__Source passage__
==========

# Why is Text so important

Data continues to grow exponentially
- Estimated to be 2.5 Exabytes (2.5 million TB) a day
- Grow to 40 Zettabytes (40 billion TB) by 2020 (50-times that of 2010)

Approximately 80% of all data is estimated to be unstructured, text-rich data

SO, what can be done with text?
- Parse Text
- Find / Identity / Extract relevant information from text
- Classify text documents
- Search for relevant text documents
- Sentiment analysis
- Topic modeling
- ...



# Handling Text in Python

### 1. Primitive constructs in Text
- Sentences / input strings
- Words or Tokens
- Characters
- Document, larger files


In [5]:
# what if I want to know how many chars
text1 = 'Ethics are built right into the ideals and objectives of the United Nations '
len(text1)

==========

__Goals__
1 - Return the passage of the notes on handling text in Python from "Data continues to" to "done with text?".
2 - According to the notes on handling text in Python, roughly what share of all data is estimated to be unstructured, text-rich data?
3 - Write what comes next in the notes on handling text in Python, starting after the last line shown.
The records are separate material and are not part of the notes on handling text in Python.

==========

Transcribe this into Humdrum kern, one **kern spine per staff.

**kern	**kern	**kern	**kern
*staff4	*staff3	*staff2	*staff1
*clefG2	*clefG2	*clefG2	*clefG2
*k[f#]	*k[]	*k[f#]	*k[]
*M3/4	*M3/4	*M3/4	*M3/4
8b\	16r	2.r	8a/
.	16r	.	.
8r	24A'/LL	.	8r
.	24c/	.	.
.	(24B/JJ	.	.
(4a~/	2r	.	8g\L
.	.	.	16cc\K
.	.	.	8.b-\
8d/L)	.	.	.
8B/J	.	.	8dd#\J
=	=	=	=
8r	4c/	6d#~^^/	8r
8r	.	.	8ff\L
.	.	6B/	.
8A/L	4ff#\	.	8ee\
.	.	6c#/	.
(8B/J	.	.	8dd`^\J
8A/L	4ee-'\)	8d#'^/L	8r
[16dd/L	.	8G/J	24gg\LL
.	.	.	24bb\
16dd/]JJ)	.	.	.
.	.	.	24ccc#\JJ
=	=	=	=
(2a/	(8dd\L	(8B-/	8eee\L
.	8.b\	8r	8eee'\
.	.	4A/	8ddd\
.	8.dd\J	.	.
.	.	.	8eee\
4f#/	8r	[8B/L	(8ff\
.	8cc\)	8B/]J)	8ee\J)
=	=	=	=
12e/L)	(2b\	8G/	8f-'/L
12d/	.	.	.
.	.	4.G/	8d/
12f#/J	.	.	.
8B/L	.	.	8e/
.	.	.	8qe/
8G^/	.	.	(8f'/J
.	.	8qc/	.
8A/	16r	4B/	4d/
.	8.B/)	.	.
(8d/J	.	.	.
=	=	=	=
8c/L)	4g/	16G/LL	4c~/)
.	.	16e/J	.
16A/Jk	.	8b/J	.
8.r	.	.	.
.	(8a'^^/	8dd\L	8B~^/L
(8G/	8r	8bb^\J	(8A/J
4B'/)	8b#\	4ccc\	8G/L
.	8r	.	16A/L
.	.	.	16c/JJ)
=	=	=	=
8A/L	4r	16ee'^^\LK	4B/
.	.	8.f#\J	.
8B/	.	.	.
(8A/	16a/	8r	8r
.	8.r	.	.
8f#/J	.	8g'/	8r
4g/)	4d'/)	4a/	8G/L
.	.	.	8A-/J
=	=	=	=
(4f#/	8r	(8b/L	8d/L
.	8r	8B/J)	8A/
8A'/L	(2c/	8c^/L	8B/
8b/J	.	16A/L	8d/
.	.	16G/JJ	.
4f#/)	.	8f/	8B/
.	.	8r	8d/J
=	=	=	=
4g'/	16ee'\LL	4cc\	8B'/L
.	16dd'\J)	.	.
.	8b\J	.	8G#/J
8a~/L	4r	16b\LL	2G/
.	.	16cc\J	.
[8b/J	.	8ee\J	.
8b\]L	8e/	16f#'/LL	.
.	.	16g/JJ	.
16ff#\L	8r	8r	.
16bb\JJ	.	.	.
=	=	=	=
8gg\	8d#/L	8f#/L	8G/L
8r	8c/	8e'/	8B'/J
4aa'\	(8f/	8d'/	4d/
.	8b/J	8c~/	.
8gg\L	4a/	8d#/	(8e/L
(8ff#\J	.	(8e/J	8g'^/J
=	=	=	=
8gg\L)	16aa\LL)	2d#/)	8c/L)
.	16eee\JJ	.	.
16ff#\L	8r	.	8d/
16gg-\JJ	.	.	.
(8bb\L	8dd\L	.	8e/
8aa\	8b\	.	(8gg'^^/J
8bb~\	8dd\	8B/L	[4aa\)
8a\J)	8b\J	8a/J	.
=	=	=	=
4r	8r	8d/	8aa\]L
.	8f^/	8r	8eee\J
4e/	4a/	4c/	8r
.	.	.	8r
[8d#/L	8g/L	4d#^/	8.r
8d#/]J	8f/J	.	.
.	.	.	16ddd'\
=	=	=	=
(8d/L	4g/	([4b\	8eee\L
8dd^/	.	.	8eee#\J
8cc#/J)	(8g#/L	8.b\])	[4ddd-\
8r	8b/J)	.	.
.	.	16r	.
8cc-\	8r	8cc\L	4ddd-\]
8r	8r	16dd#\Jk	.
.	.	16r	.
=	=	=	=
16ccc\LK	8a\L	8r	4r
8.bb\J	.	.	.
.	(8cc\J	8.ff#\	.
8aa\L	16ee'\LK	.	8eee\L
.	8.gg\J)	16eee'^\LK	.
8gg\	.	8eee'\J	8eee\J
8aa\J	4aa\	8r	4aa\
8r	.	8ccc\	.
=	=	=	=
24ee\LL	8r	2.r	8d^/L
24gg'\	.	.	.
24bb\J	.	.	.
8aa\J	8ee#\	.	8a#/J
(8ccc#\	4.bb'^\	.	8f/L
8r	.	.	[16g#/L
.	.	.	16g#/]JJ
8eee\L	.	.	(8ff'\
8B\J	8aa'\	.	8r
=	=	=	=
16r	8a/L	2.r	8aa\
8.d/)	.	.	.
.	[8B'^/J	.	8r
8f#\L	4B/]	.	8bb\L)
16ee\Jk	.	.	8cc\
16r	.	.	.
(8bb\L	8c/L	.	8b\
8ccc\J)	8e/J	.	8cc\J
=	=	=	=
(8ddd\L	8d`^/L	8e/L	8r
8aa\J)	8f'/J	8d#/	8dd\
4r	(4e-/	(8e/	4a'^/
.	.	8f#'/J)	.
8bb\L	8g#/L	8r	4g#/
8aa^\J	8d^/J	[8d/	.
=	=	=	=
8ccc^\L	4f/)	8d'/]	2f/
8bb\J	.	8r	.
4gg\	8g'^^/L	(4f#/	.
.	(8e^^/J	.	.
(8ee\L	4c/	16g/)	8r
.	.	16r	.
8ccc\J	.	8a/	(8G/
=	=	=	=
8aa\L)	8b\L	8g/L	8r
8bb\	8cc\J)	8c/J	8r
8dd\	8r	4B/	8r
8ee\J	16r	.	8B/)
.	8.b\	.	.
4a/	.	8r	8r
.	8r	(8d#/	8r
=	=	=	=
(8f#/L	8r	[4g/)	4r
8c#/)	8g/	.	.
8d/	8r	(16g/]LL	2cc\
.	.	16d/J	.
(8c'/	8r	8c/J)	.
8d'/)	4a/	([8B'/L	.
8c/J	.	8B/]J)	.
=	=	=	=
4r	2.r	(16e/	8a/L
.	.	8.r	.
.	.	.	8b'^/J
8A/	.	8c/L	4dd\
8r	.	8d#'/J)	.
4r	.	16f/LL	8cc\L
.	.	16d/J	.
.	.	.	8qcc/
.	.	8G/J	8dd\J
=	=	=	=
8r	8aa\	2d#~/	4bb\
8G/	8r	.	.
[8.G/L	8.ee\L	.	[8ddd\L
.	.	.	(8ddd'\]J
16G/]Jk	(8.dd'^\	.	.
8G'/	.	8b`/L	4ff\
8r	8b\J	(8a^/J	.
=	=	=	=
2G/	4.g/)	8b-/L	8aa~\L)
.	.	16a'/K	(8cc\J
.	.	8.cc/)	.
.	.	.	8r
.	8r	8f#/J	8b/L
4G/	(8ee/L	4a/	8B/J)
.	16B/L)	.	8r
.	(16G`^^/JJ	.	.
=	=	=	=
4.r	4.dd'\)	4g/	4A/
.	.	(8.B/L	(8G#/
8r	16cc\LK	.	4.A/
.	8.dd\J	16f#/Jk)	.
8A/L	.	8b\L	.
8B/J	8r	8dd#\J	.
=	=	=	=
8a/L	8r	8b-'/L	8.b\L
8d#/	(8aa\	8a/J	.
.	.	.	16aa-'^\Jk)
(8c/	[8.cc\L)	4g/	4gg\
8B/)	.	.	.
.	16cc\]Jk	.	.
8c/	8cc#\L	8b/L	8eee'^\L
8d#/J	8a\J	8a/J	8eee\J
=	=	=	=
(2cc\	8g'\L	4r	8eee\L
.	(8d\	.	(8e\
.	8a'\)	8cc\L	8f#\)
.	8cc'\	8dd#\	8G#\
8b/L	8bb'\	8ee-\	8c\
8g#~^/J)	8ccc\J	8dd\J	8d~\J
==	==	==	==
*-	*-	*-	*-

==========

__The replies__
1 -
Data continues to grow exponentially
- Estimated to be 2.5 Exabytes (2.5 million TB) a day
- Grow to 40 Zettabytes (40 billion TB) by 2020 (50-times that of 2010)

Approximately 80% of all data is estimated to be unstructured, text-rich data

SO, what can be done with text?

2 - Approximately 80%.

3 -
75

In [6]:
# what if I want to know how many words
text2 = text1.split(' ')
len(text2)

13

### 2. Finding Specific words

1) Long words : Words that are more than 3 letters long

2) Capitalized words

3) Words that end with s

In [9]:
# Long words
print([w for w in text2 if len(w) > 3])

# Cap words
print([w for w in text2 if w.istitle()])

# ends with 's'
print([w for w in text2 if w.endswith('s')])

['Ethics', 'built', 'right', 'into', 'ideals', 'objectives', 'United', 'Nations']
['Ethics', 'United', 'Nations']
['Ethics', 'ideals', 'objectives', 'Nations']


### 3. Finding Unique words : using set()

In [10]:
text3 = "To be or not to be"
text4 = text3.split(' ')
len(text4)

6

In [14]:
# returns unique words, but "To" and "to" still overlap
set(text4)

{'To', 'be', 'not', 'or', 'to'}

In [16]:
# so we change it
set([w.lower() for w in text4])

{'be', 'not', 'or', 'to'}

### 4. Word Comparison functions

- s.startswith(t)
- s.endswith(t)

- t in s

- s.isupper(); s.islower(); s.istitle()
    - isupper : 전부 대문자
    - islower : 전부 소문자
    - istitle : 첫글자만 대문자
    
- s.isalpha(); s.isdigit(); s.isalnum()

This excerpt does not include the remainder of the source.